Posted: Wed May 31, 2017 10:18 am
by curiousman
Hello fellow Christians!

My fiancé and I are getting married very soon, we are super excited! Both virgins, but openly talk about sexuality.

We are part of a very conservative congregation, and our elders teach that OS (oral sex) is wrong.

I think most of you here would disagree, but are there any Biblical references (even the slightest hint) that oral is wrong, and God does not approve? Or any references that it is OK, and there are no limits to what a husband and wife can do?

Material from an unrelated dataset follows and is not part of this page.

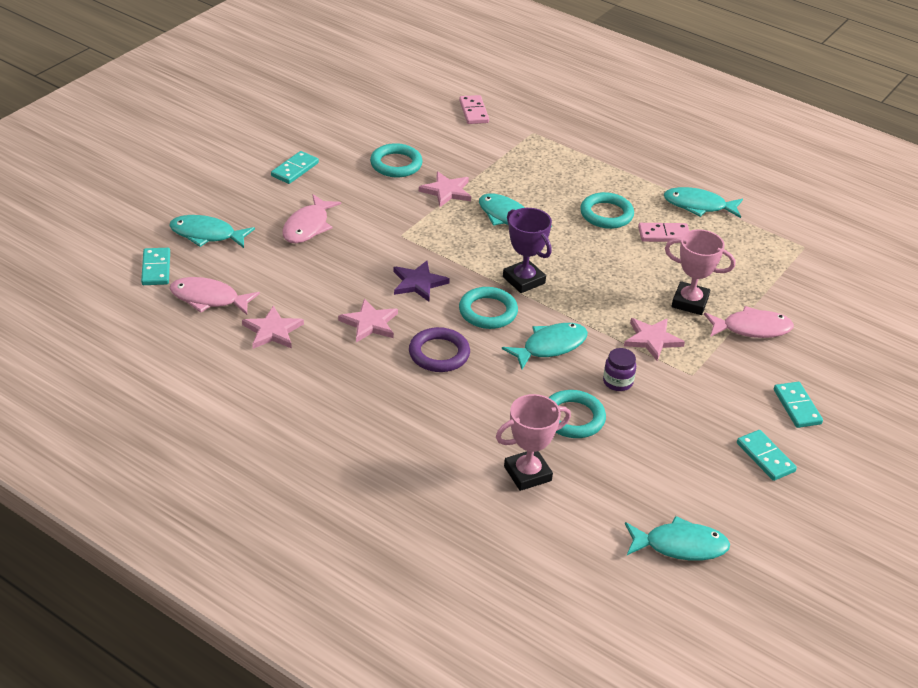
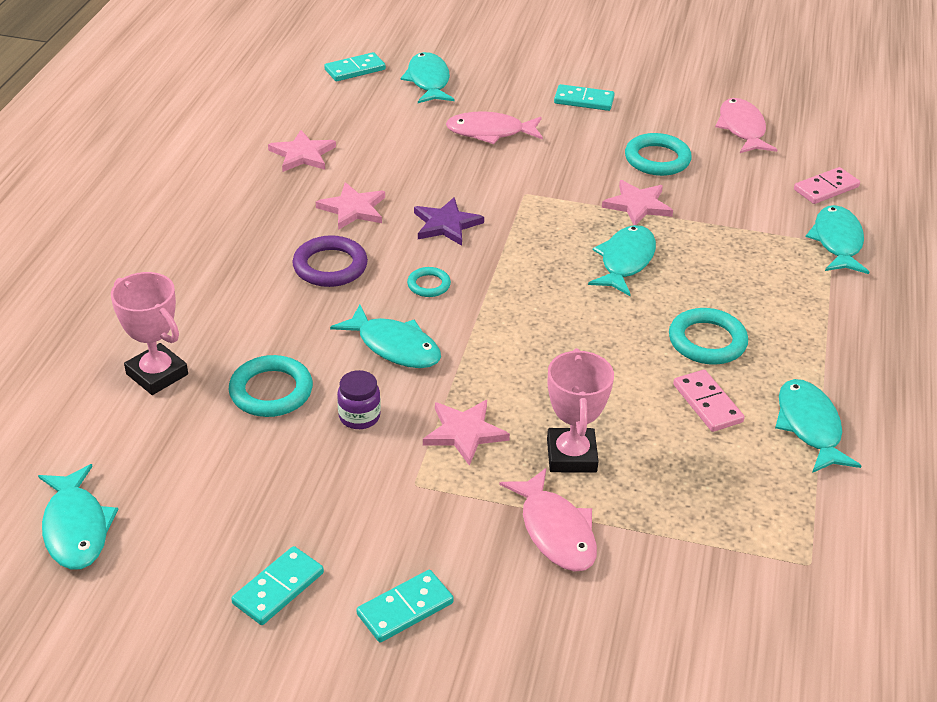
camera: 70 degrees right, 0 degrees up
pink fish [170,277,260,315] -> pink fish moved to [715,98,777,153]
turquoise ring [459,287,518,329] -> turquoise ring [407,267,451,297], size x0.57
purple trophy [503,208,552,293] -> none
none -> turquoise fish [806,205,869,274]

At this point we neither agree nor disagree with elders, but I would like to know at least if there is any reference in the Bible. Songs of Solomon have references that some believe are sexual, but it explicitly only talks about a women's breasts. If mentioning breasts was ok, why not the nether regions?

I'm looking to see if anybody has any references from scriptures...

Thank you!

Re: Limits (after marriage)

Posted: Wed May 31, 2017 10:32 am
by SeekingChange
Welcome! Have you checked out this from the main site.... What's Okay? What's Not? It is great that you are searching this out on your own and seeking His Word, rather than just swallowing what others tell you.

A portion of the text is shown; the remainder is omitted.